Le Congrès américain est plongé dans un débat à plusieurs millions de dollars sur l'opportunité d'instaurer ou pas des péages sur les autoroutes de l'information, opposant les grands de l'internet comme Google et Microsoft aux opérateurs des réseaux.

Le Congrès américain est plongé dans un débat à plusieurs millions de dollars sur l'opportunité d'instaurer ou pas des péages sur les autoroutes de l'information, opposant les grands de l'internet comme Google et Microsoft aux opérateurs des réseaux.

En jeu: rien moins que la liberté de l'internaute, disent les premiers, attachés à ce qu'ils appellent «la neutralité de l'Internet» - soit un trafic sans péages sur la toile.

Gare à ne pas étouffer le progrès, s'inquiètent les seconds, qui crient «pas touche à l'Internet» pour mieux pouvoir offrir des services diversifiés.

Les grands des télécoms et du câble, comme Verizon, ATT ou Comcast, militent pour pouvoir faire payer les sites internet, selon la largeur de bande qu'ils utilisent.

«Ce serait la première fois que le contenu (de l'Internet) serait dicté par les propriétaires de réseaux», s'inquiète la sénatrice républicaine Olympia Snowe, déterminée à «préserver l'Internet tel que nous le connaissons».

Selon Mme Snowe, si le Congrès n'y prend garde, l'offre de services Internet va finir par ressembler à l'offre de télévision par câble, où les opérateurs décident eux-mêmes du contenu des bouquets correspondant à chaque niveau d'abonnement.

Mme Snowe, qui défend la «neutralité de l'Internet», est soutenue par les grands de l'Internet, comme Google, eBay ou Amazon, qui tous se sentent visés par les projets de collaborateurs.

«Certains se demanderont mais "pourquoi est-ce que Google ne paierait pas?" Il est vrai que Google (...) pourrait sans doute payer, mais ce n'est pas la question.
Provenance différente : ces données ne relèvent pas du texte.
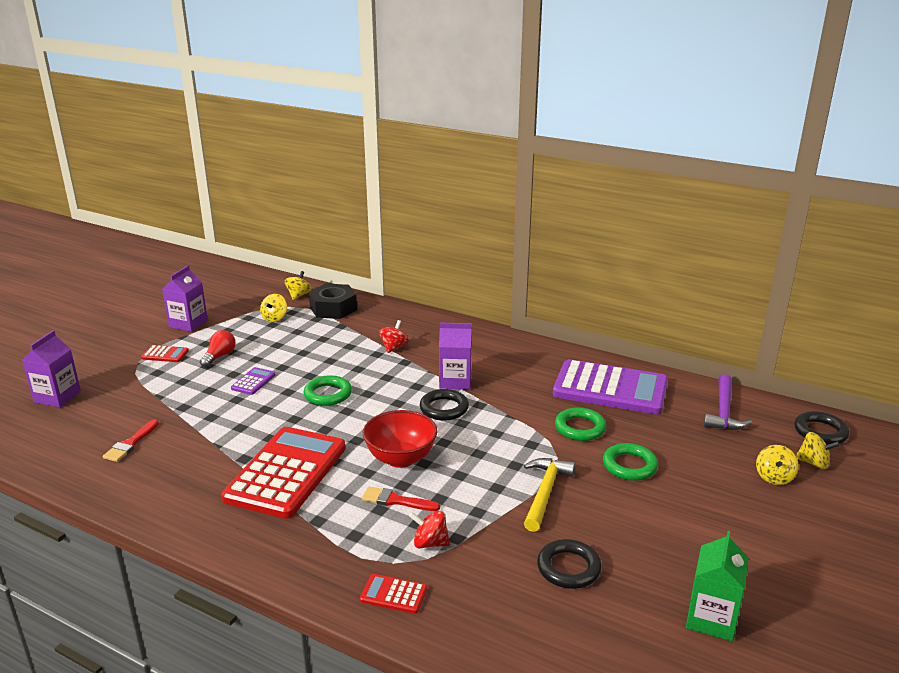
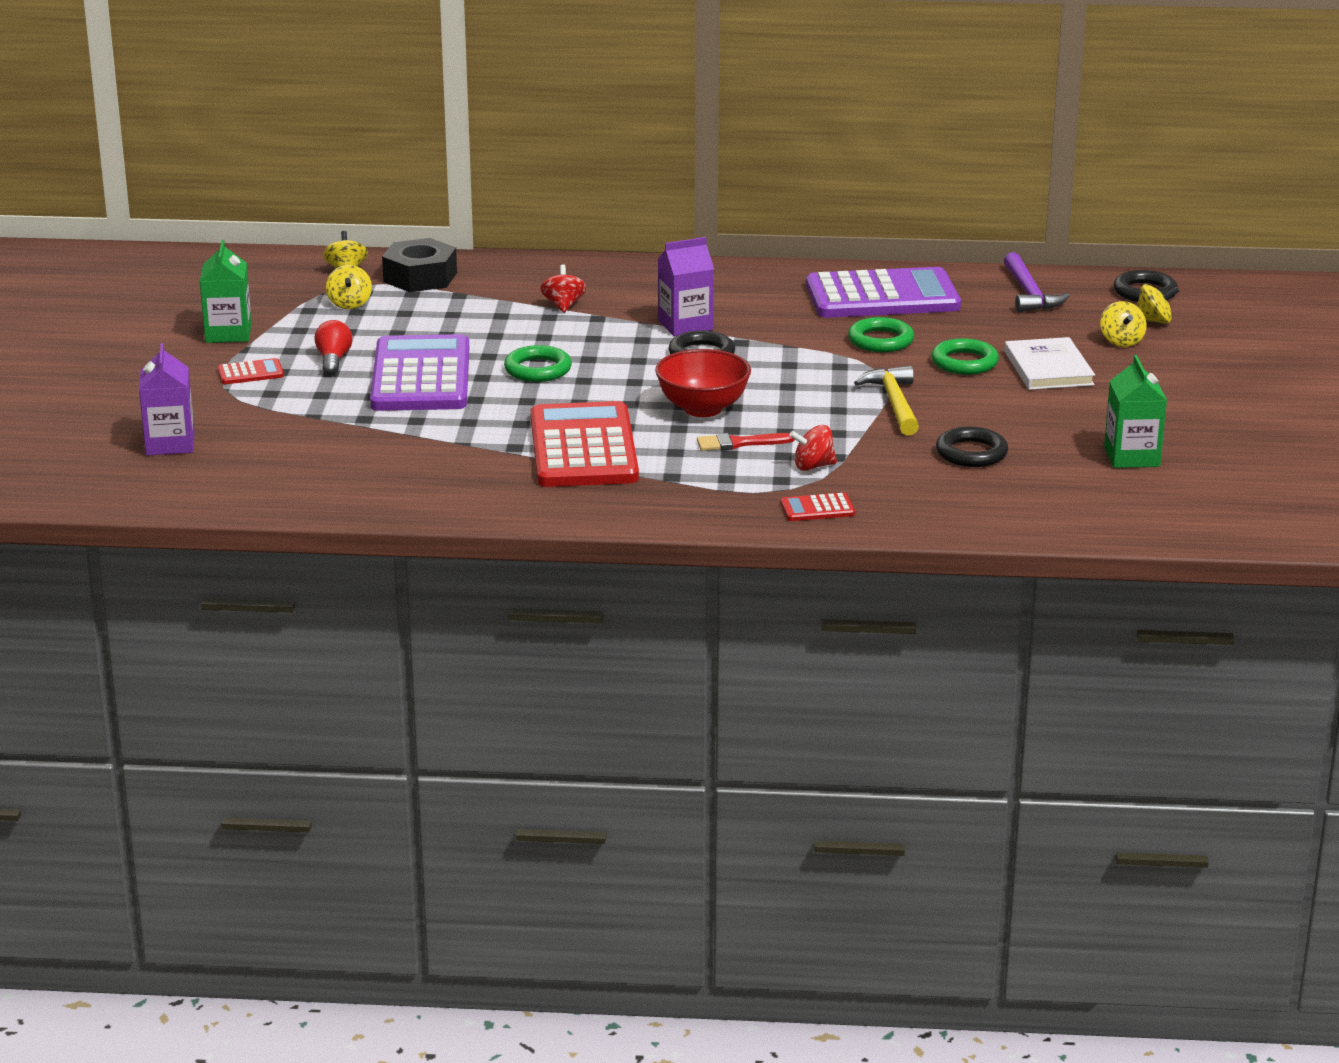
camera: 25 degrees left, 0 degrees up
(130, 443) = (349, 464): red brush -> none
(188, 323) = (228, 333): purple carton -> green carton
(253, 381) = (420, 376): purple calculator -> purple calculator, size x2.46
(695, 490) = (1048, 368): none -> white book

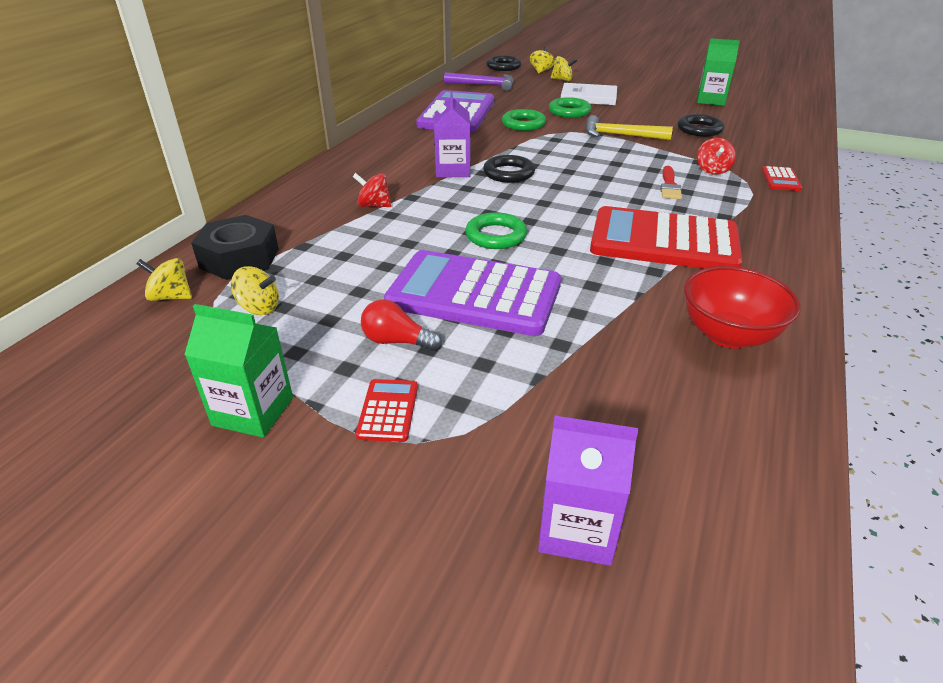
camera: 70 degrees left, 10 degrees up
(702, 409) = (605, 187): red bowl -> red bowl (728, 335)

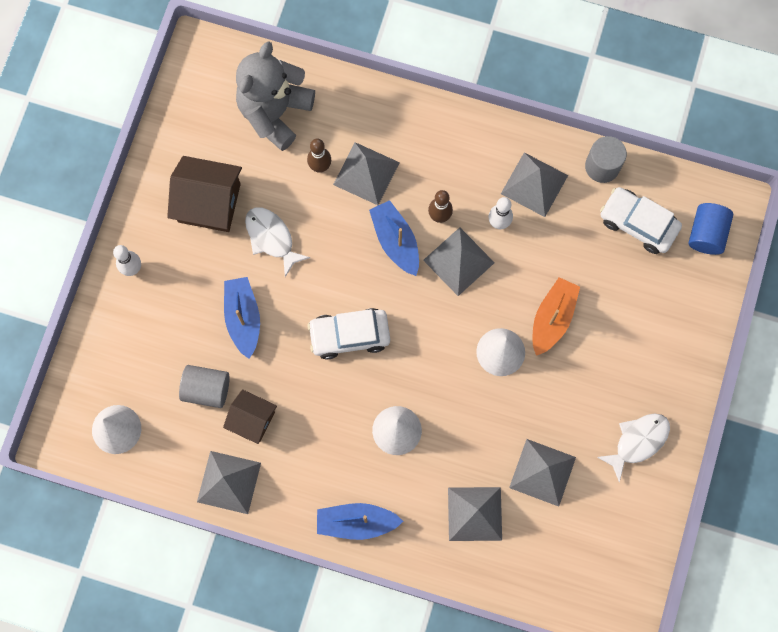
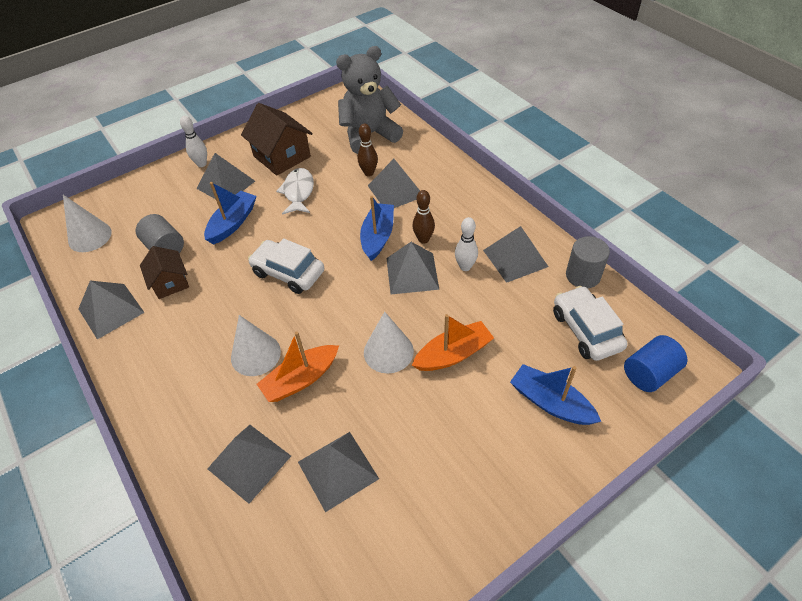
camera: 40 degrees right, 25 degrees down
(187, 277) = (226, 184): none -> grey pyramid
(356, 522) = (157, 400): blue boat -> blue boat (551, 403)
(453, 424) = (301, 379): none -> orange boat
(638, 442) = (449, 507): white fish -> none

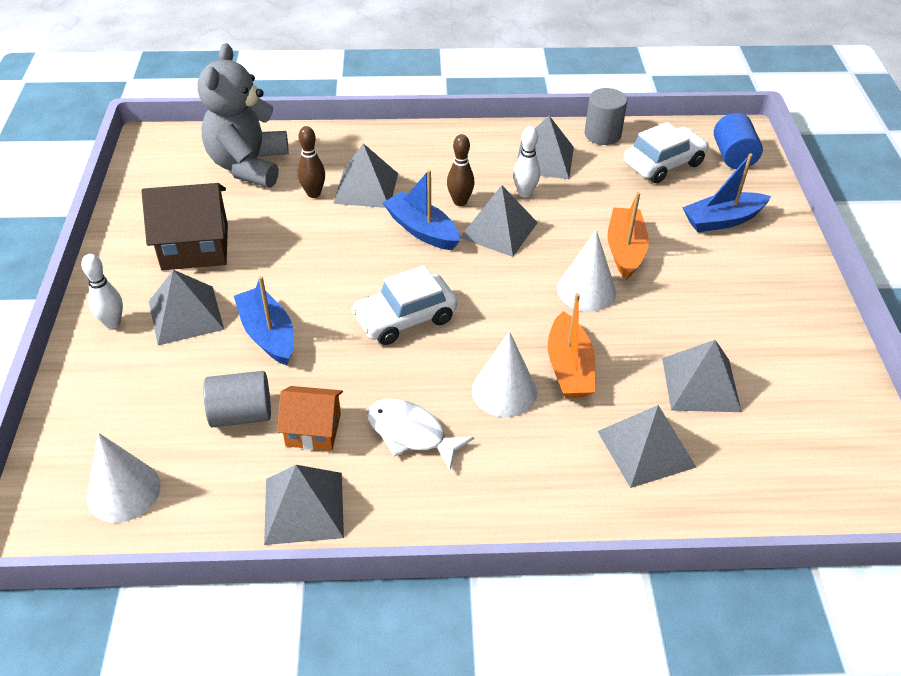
camera: 60 degrees left, 5 degrees down
(170, 282) = (313, 430): brown house -> orange house
(298, 192) = (279, 259): white fish -> white fish (411, 433)
(586, 330) = (663, 164): white car -> white car turned 135 degrees clockwise

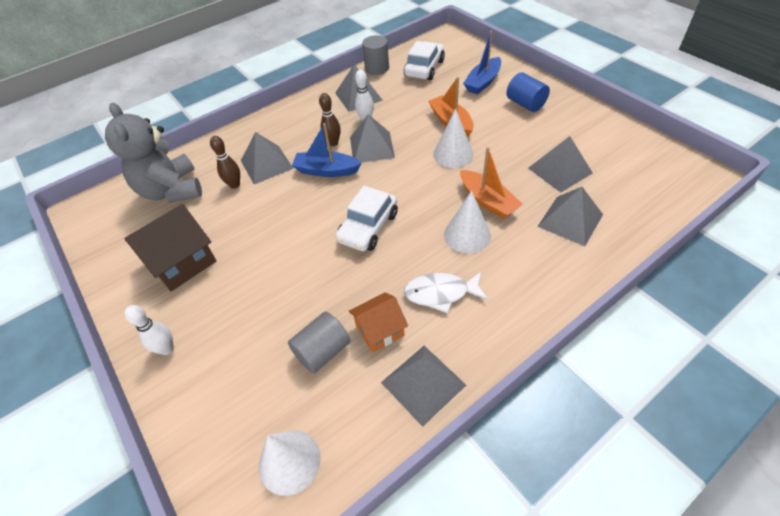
camera: 30 degrees left, 5 degrees up
(186, 315) = (218, 310): grey pyramid -> none
(268, 334) = (290, 288): blue boat -> none
(733, 156) = (455, 48): blue cylinder -> blue cylinder (525, 104)

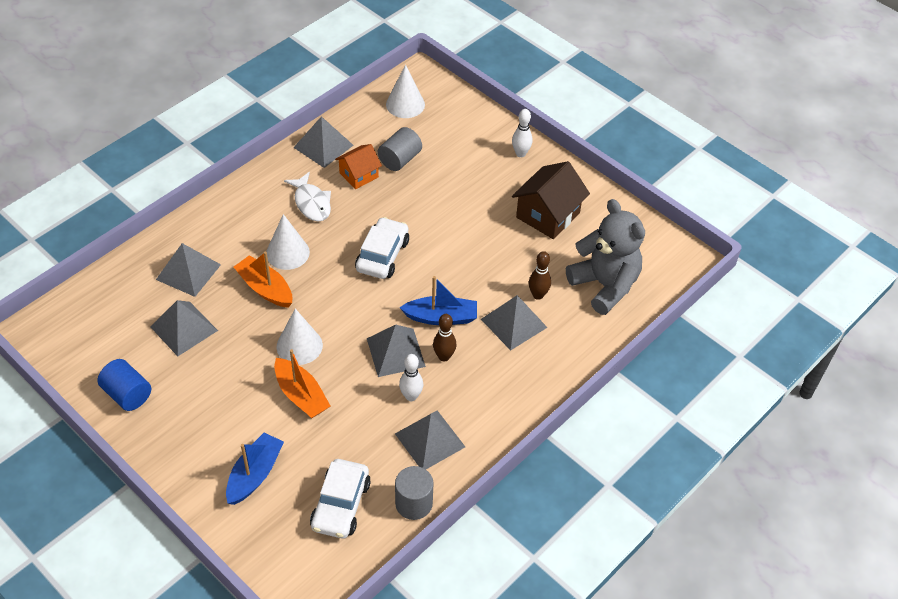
camera: 165 degrees right, 0 degrees up
(441, 293) = (311, 203): white fish -> white fish turned 75 degrees clockwise
(525, 104) = (202, 431): blue cylinder -> blue cylinder (127, 394)

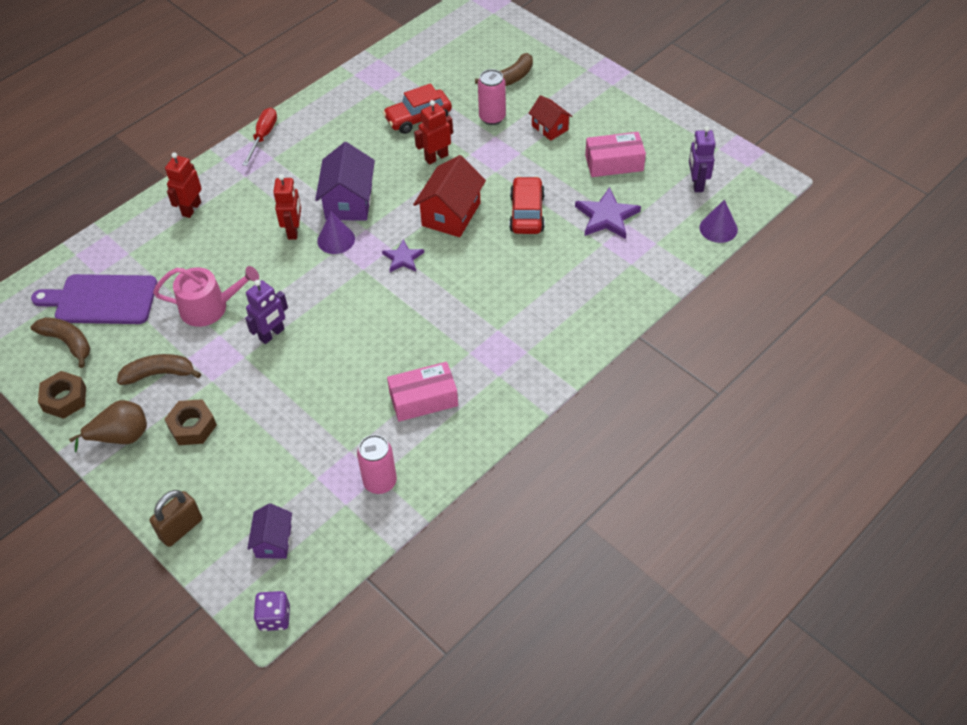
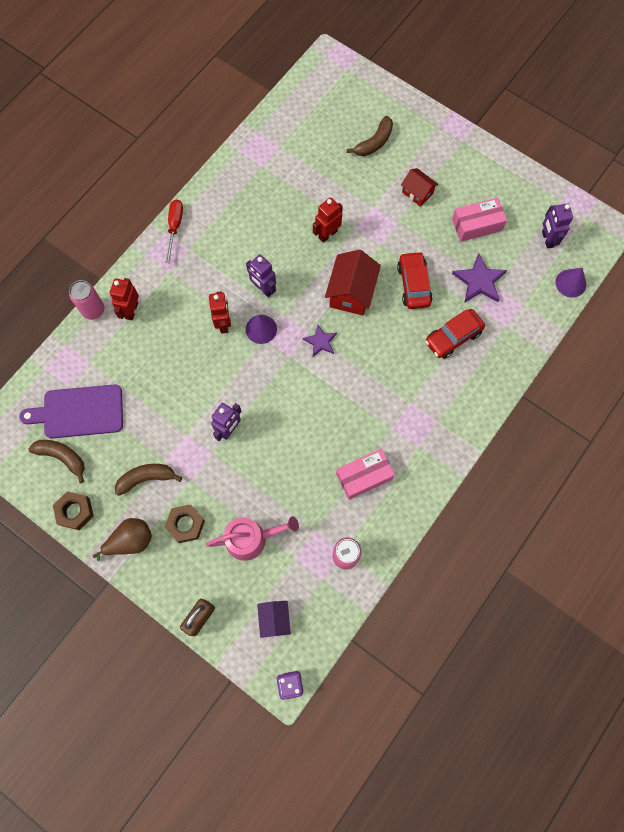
camera: 10 degrees left, 20 degrees up
(209, 307) = (171, 409): pink watering can -> pink watering can (251, 538)
(349, 202) = (263, 289): purple house -> purple robot
(418, 118) = (304, 194): red car -> red car (453, 337)
(492, 117) = (367, 187): pink can -> pink can (93, 310)

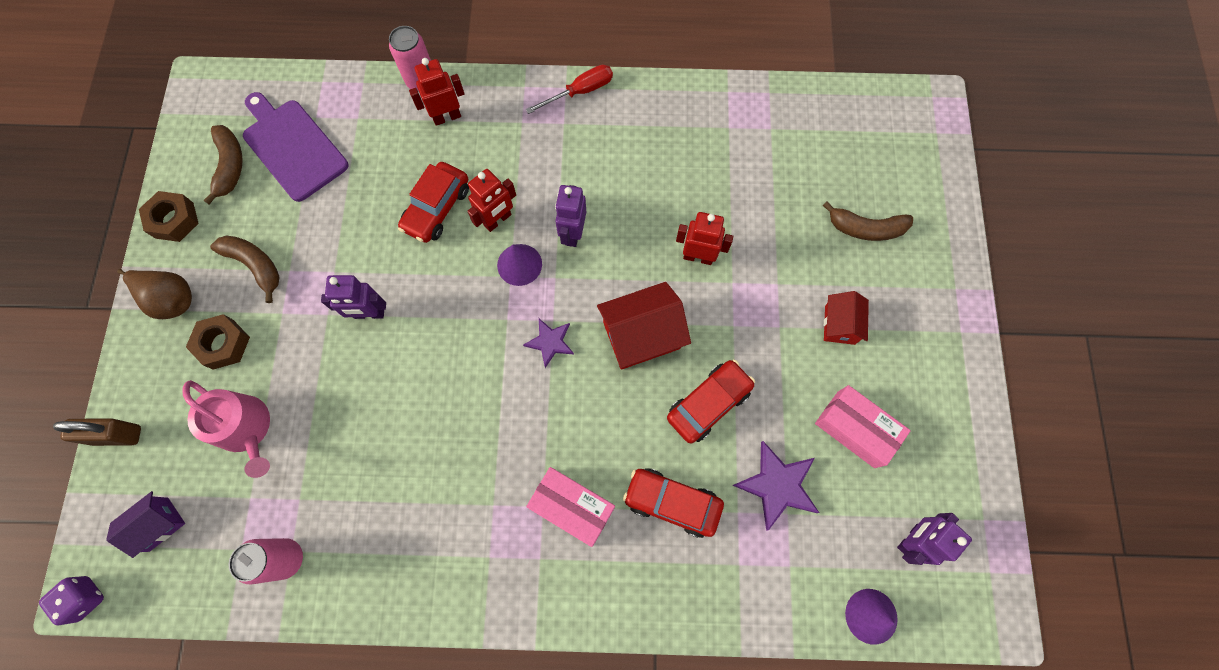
camera: 55 degrees right, 0 degrees up
(189, 352) = (437, 208): none -> red car
(364, 476) = (406, 512): pink box -> pink box (572, 507)

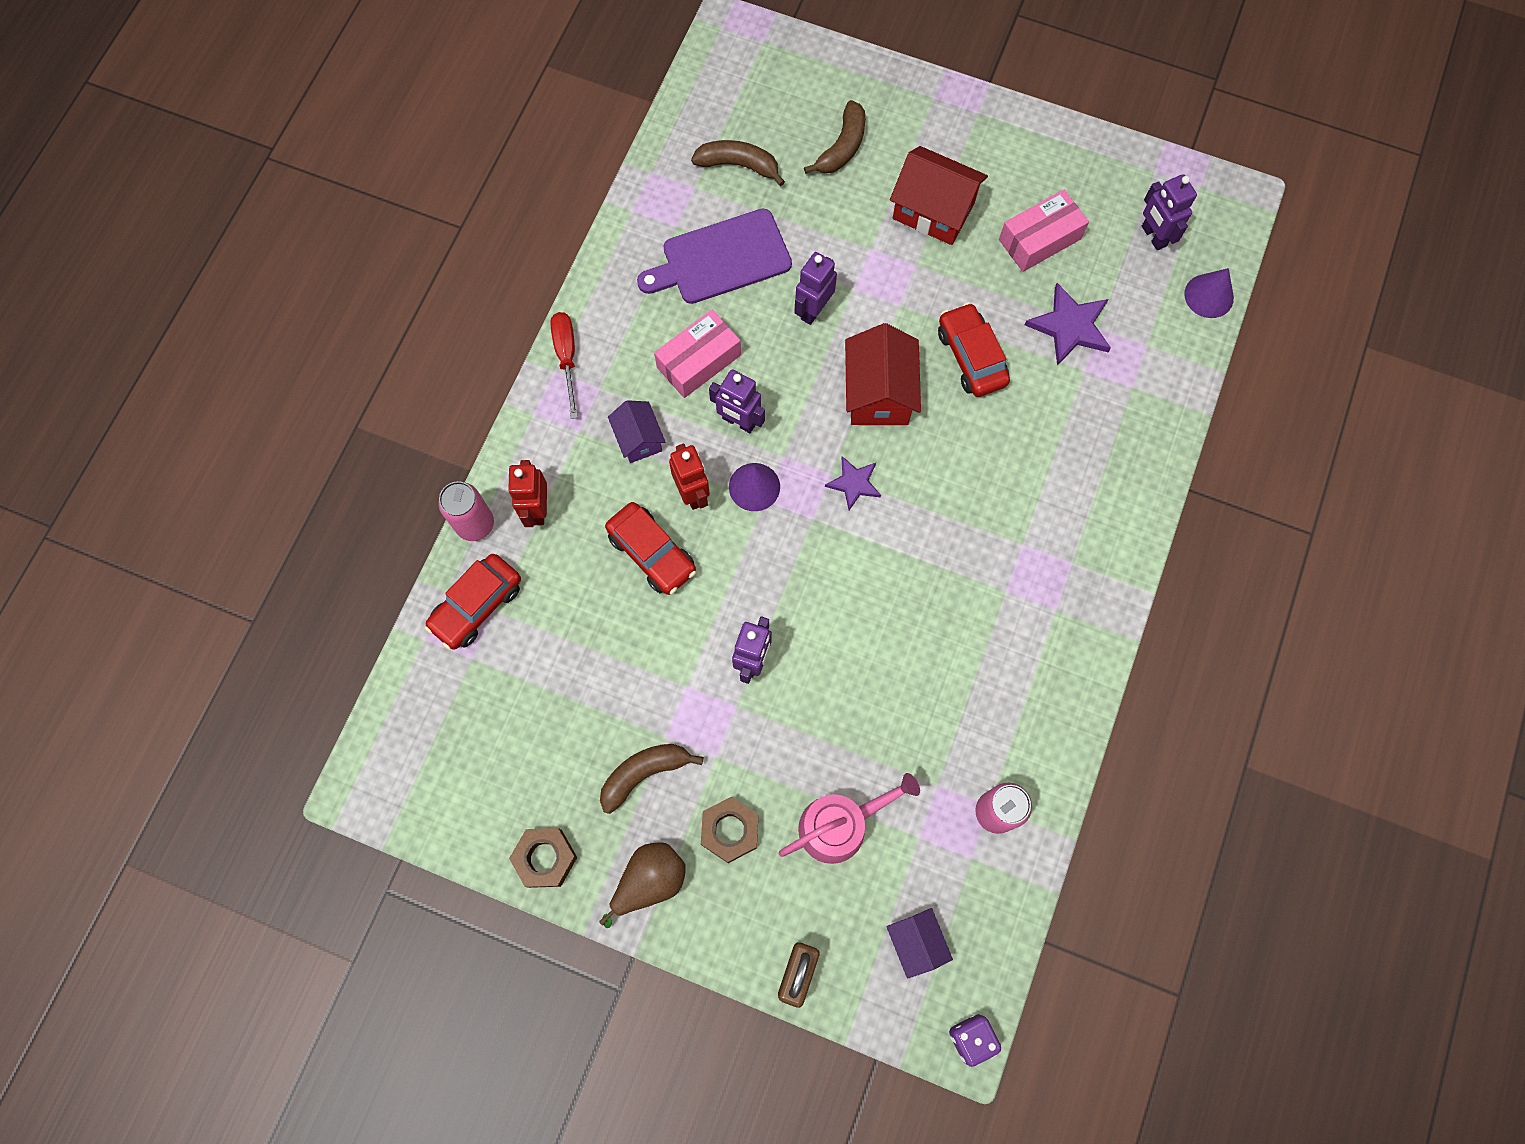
camera: 70 degrees left, 0 degrees up
(230, 166) = (497, 775): brown banana -> brown banana (738, 165)
(293, 147) = (503, 695): purple cutting board -> purple cutting board (721, 259)
(530, 165) = (639, 439): none -> purple house
(572, 507) = (1032, 516): pink box -> pink box (698, 361)
(672, 502) = (1056, 424): red car -> red car (477, 606)
(698, 257) = (813, 310): red robot -> purple robot
(839, 324) = (933, 211): red house -> red house, size x1.67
La question, c'est est-ce que Larry Page et Sergueï Brin (les fondateurs de Google, ndlr) auraient pu payer vers 1998, est-ce que le chef de Yahoo! Jerry Yang aurait pu payer un géant de la bande large vers 1995, est-ce que le fondateur de Netscape Marc Andreessen aurait pu payer quoi que ce soit à qui que ce soit vers 1994?», faisait aussi valoir récemment le représentant démocrate Ed Markey.

Pour préserver l'égalitarisme en vigueur sur la Toile, M. Markey voudrait que la loi stipule que «tout fournisseur d'accès à bande large a le devoir de ne pas bloquer, gêner, dégrader, discriminer ou interférer avec la capacité de chacun à utiliser un accès à bande large pour accéder, utiliser, envoyer, recevoir ou proposer des contenus (..) sur Internet».

Mme Snow et M. Markey sont soutenus notamment par des groupes de pression utilisant l'internet comme principal moyen de communication, au premier rang desquels plusieurs organisations de la droite religieuse.

En face, les grands des télécoms, appuyés par des associations de consommateurs et certains milieux économiques, expliquent qu'ils veulent offrir l'équivalent d'autoroutes à plusieurs voies, certains axes étant réservés à certains types d'utilisateurs --publics ou privés-- pour éviter les phénomènes d'engorgement.

Une telle offre suppose de coûteux travaux de modernisation, réalisables uniquement s'ils en retirent un bénéfice financier, assurent-ils, en dénonçant des adversaires décidés à imposer «une seule voie pour tout le trafic», et ne laissant «aucune place à l'innovation».

Après des mois de discussions entre cabinets de lobbyistes et parlementaires, le débat a débarqué au Congrès, saisi d'une réforme globale des télécommunications.

Mais la Chambre des représentants a refusé de trancher sur «la neutralité du Net» au début du mois, et le Sénat semble lui aussi réticent.

«S'il y a des activités anticoncurrentielles, la bataille ira devant les tribunaux», a déclaré récemment le sénateur républicain Ted Stevens, président de la commission du Commerce, sceptique sur la nécessité de légiférer.

La réforme des télécommunications devrait être adoptée cette semaine en commission du Sénat, avec ou sans amendement sur l'Internet. Un débat en séance plénière pourrait intervenir le mois prochain.